> **GIVEN DATA**
========

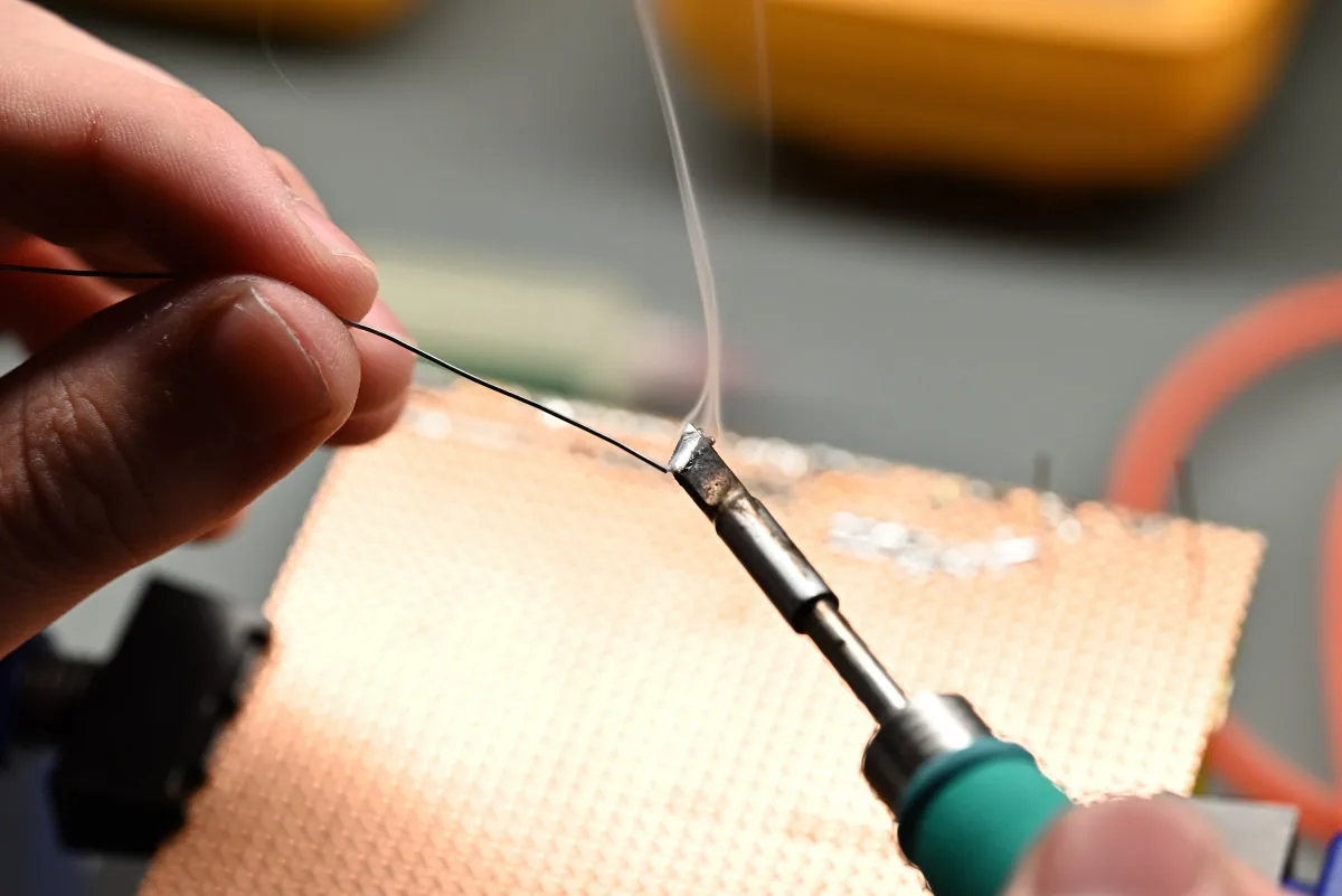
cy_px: 448
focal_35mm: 105
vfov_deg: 13.1
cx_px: 671
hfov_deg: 19.4
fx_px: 3915
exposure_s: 1/60
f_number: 8
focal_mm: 105
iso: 800
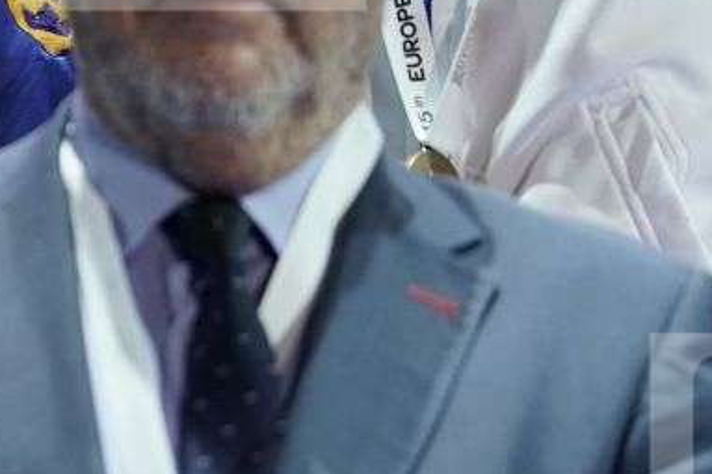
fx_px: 18582
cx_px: -437
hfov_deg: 2.2
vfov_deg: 1.5
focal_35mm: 940
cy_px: -158
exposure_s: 1/250
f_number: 2.8
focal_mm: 200
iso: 500
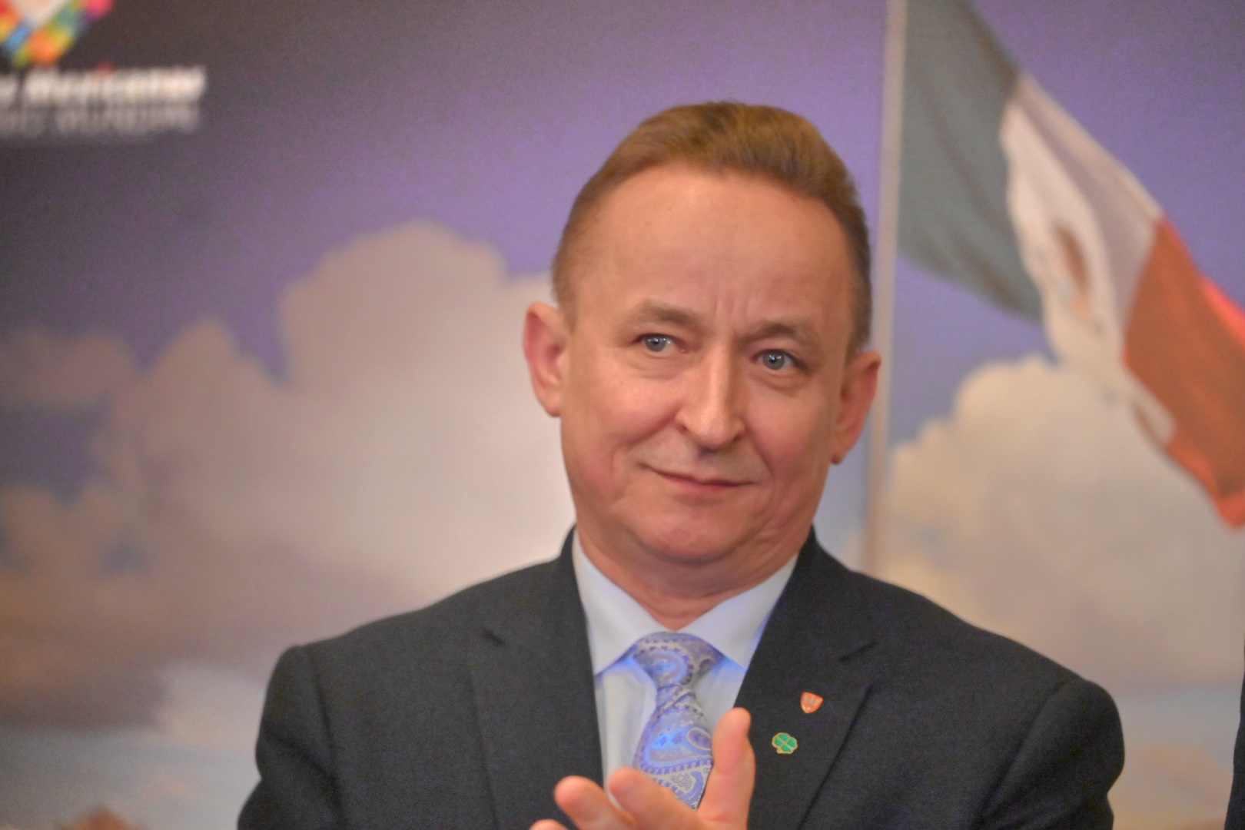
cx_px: 622
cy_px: 415
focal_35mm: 180
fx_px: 6225
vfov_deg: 7.6
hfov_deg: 11.4
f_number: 2.8
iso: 5000
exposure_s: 1/400
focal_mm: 180
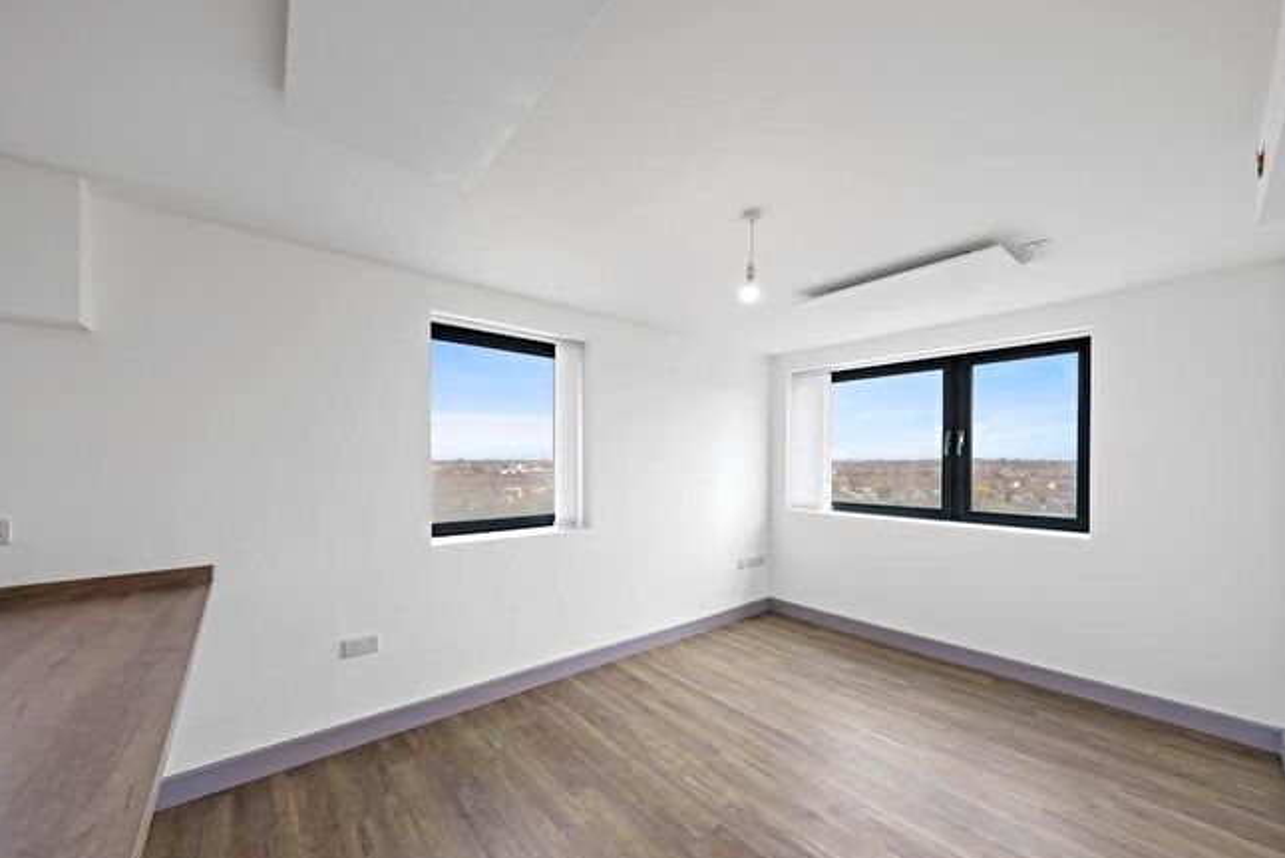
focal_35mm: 13
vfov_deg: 85.3
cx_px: 644
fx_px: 464
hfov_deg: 108.3
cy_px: 461
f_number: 5
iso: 200
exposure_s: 1/30
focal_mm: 8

========

> **WORK ITEM**
Output the line that contains "f_number: 8" and every subsequent line through the end of the entries, exactly as given, without pictures.

> **EXERCISE RESPONSE**
f_number: 8
focal_mm: 105
iso: 800
fx_px: 18582
cx_px: -437
hfov_deg: 2.2
vfov_deg: 1.5
focal_35mm: 940
cy_px: -158
exposure_s: 1/250
f_number: 2.8
focal_mm: 200
iso: 500
cx_px: 622
cy_px: 415
focal_35mm: 180
fx_px: 6225
vfov_deg: 7.6
hfov_deg: 11.4
f_number: 2.8
iso: 5000
exposure_s: 1/400
focal_mm: 180
focal_35mm: 13
vfov_deg: 85.3
cx_px: 644
fx_px: 464
hfov_deg: 108.3
cy_px: 461
f_number: 5
iso: 200
exposure_s: 1/30
focal_mm: 8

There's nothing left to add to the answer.